The Johns Hopkins University received US Patent No. 6,753,147, “Digital amplification.” The patent covers a method for the identification of pre-defined mutations expected to be present in a minor fraction of a cell population. The exponential, analog nature of the polymerase chain reaction is transformed into a linear, digital signal suitable for this purpose. Single molecules can be isolated by dilution and individually amplified; each product is then separately analyzed for the presence of pre-defined mutations. The number of wells that can be analyzed and the intrinsic mutation rate of the polymerase used for amplification define the limit of detection. Commercially available 384-well PCR plates and, in the future, 1536-well plates will be available, theoretically allowing sensitivities for mutation detection at approximately the 0.1 percent level. It is also possible that digital amplification can be performed in microarray format, potentially increasing the sensitivity by another order of magnitude.

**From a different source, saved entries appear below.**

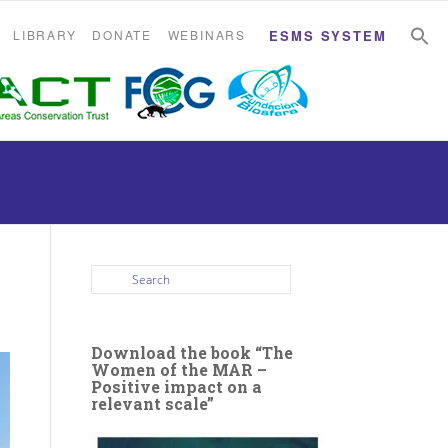
S
S
LIBRARY
DONATE
WEBINARS
ESMS SYSTEM
Download the book “The
Women of the MAR –
Positive impact on a
relevant scale”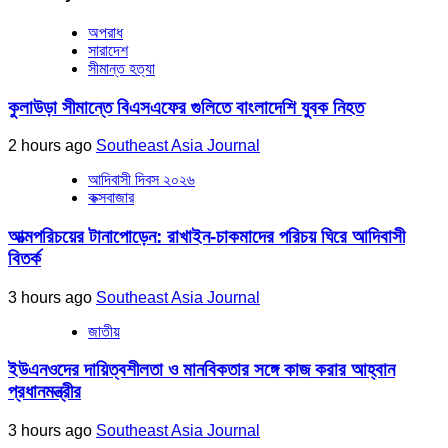
অপরাধ
সারাদেশ
সীমান্ত হত্যা
কুলাউড়া সীমান্তে বিএসএফের গুলিতে বাংলাদেশি যুবক নিহত
2 hours ago
Southeast Asia Journal
আদিবাসী দিবস ২০২৬
কক্সবাজার
আত্মপরিচয়ের টানাপোড়েন: রাখাইন-চাকমাদের পরিচয় ঘিরে আদিবাসী
বিতর্ক
3 hours ago
Southeast Asia Journal
জাতীয়
ইউএনওদের দায়িত্বশীলতা ও মানবিকতার সঙ্গে কাজ করার আহ্বান
প্রধানমন্ত্রীর
3 hours ago
Southeast Asia Journal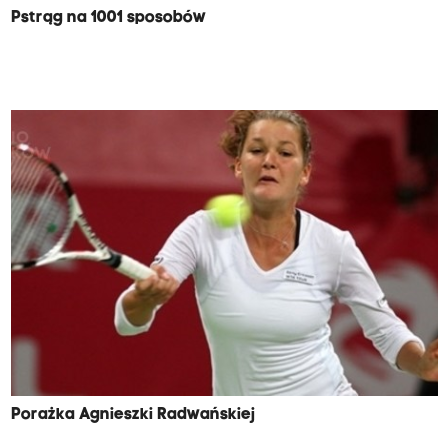
Pstrąg na 1001 sposobów
Porażka Agnieszki Radwańskiej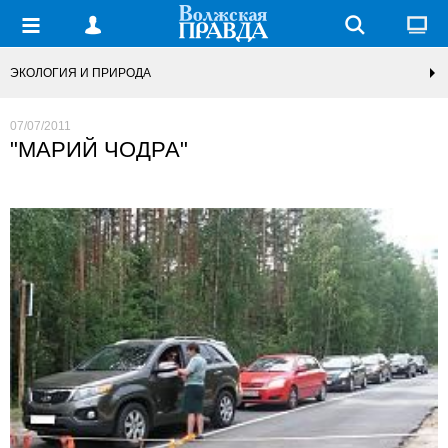
ЭКОЛОГИЯ И ПРИРОДА
07/07/2011
"МАРИЙ ЧОДРА"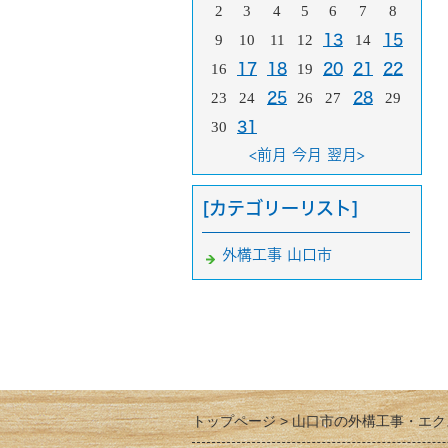
2
3
4
5
6
7
8
9
10
11
12
13
14
15
16
17
18
19
20
21
22
23
24
25
26
27
28
29
30
31
<前月
今月
翌月>
[カテゴリーリスト]
外構工事 山口市
トップページ
山口市の外構工事・エク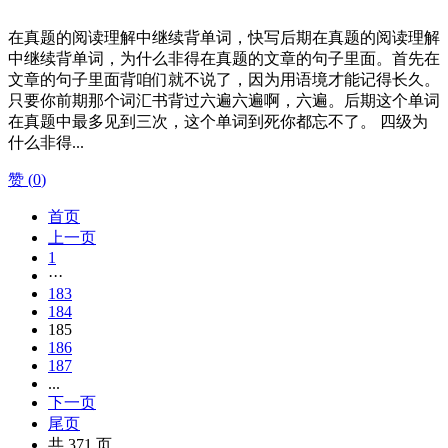
在真题的阅读理解中继续背单词，快写后期在真题的阅读理解
中继续背单词，为什么非得在真题的文章的句子里面。首先在
文章的句子里面背咱们就不说了，因为用语境才能记得长久。
只要你前期那个词汇书背过六遍六遍啊，六遍。后期这个单词
在真题中最多见到三次，这个单词到死你都忘不了。 四级为
什么非得...
赞 (
0
)
首页
上一页
1
···
183
184
185
186
187
...
下一页
尾页
共 371 页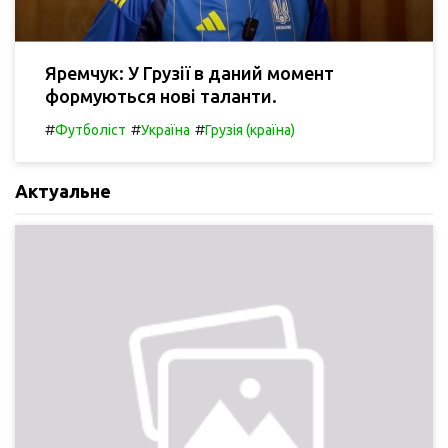
Яремчук: У Грузії в даний момент
формуються нові таланти.
#
#
#
Футболіст
Україна
Грузія (країна)
Актуальне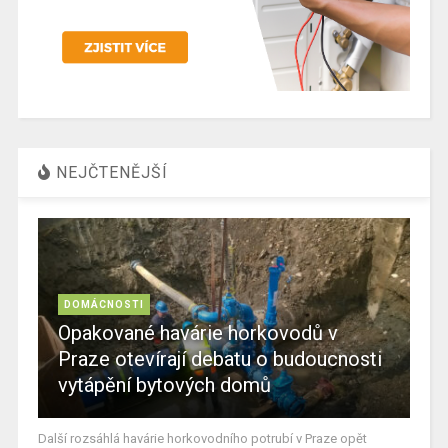
NEJČTENĚJŠÍ
DOMÁCNOSTI
Opakované havárie horkovodů v
Praze otevírají debatu o budoucnosti
vytápění bytových domů
Další rozsáhlá havárie horkovodního potrubí v Praze opět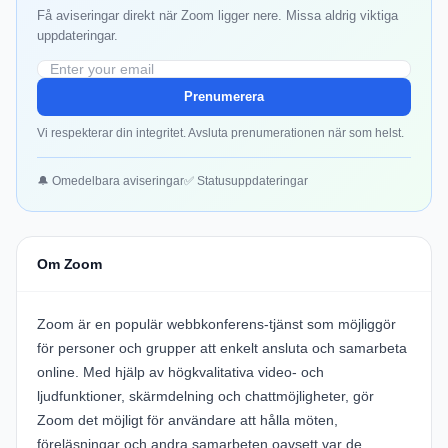
Få aviseringar direkt när Zoom ligger nere. Missa aldrig viktiga
uppdateringar.
Prenumerera
Vi respekterar din integritet. Avsluta prenumerationen när som helst.
🔔 Omedelbara aviseringar
✅ Statusuppdateringar
Om Zoom
Zoom är en populär webbkonferens-tjänst som möjliggör
för personer och grupper att enkelt ansluta och samarbeta
online. Med hjälp av högkvalitativa video- och
ljudfunktioner, skärmdelning och chattmöjligheter, gör
Zoom det möjligt för användare att hålla möten,
föreläsningar och andra samarbeten oavsett var de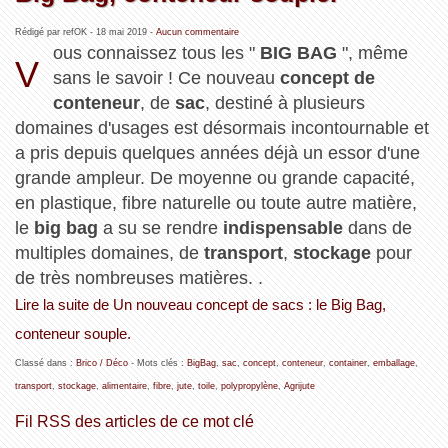
Rédigé par refOK -
18 mai 2019
-
Aucun commentaire
ous connaissez tous les "
BIG BAG
", même
V
sans le savoir ! Ce nouveau
concept de
conteneur
, de
sac
, destiné à plusieurs
domaines d'usages est désormais incontournable et
a pris depuis quelques années déjà un essor d'une
grande ampleur. De moyenne ou grande capacité,
en plastique, fibre naturelle ou toute autre matière,
le
big bag
a su se rendre
indispensable
dans de
multiples domaines, de
transport
,
stockage
pour
de très nombreuses matières. .
Lire la suite de Un nouveau concept de sacs : le Big Bag,
conteneur souple.
Classé dans :
Brico / Déco
- Mots clés :
BigBag
,
sac
,
concept
,
conteneur
,
container
,
emballage
,
transport
,
stockage
,
alimentaire
,
fibre
,
jute
,
toile
,
polypropylène
,
Agrijute
Fil RSS des articles de ce mot clé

This sensitivity may ultimately be limited by polymerase errors.

Agilent Technologies received US Patent No. 6,753,145, “Buffer composition and method for hybridization of microarrays on adsorbed polymer siliceous surfaces.” The patent covers a buffer composition, and a method and kit for hybridizing microarrays of nucleic acids bound to an adsorbed polymer surface of a siliceous substrate to provide an envelope of conditions to hybridize nucleic acid targets, while preserving the intactness of the adsorbed polymer surface of the array. The buffer composition comprises a non-chelating buffering agent, a pH within a range of pH 6.4 and 7.5, a monovalent cation, and optionally relatively lower concentrations of a chelating agent and an ionic surfactant. The method comprises incubating the targets with the microarray in the buffer composition at a temperature between about 55 and 70 degrees (C).

Bio-Rad Laboratories received US Patent No. 6,754,414, “Imaging of microarrays using fiber optic exciter.” The patent covers a system for imaging microarrays using a fiber technology for illumination and detection. Emission light from each spot is then collected by a collimating lens and converted to a signal that is compiled by conventional software into an image of the entire microarray.

Packard Bioscience, now PerkinElmer, received US Patent No. 6,754,375, “Method and system for interactively developing at least one grid pattern and computer-readable storage medium having a program for executing the method.” The patent covers a method and system for interactively developing at least one grid pattern, as well as an array of such patterns, and a computer-readable storage medium driven by a mouse or trackball on a personal computer or workstation.

NGK Insulators of Nagoya, Japan, received US Patent No. 6,753,144 , “Biochip.” The patent covers a method and technology for more accurate DNA microarrays. The method involves substantially circular spots containing capture solutions arranged on a base plate. The solutions are adapted to specifically react with a specimen and provide information about a structure within the specimen.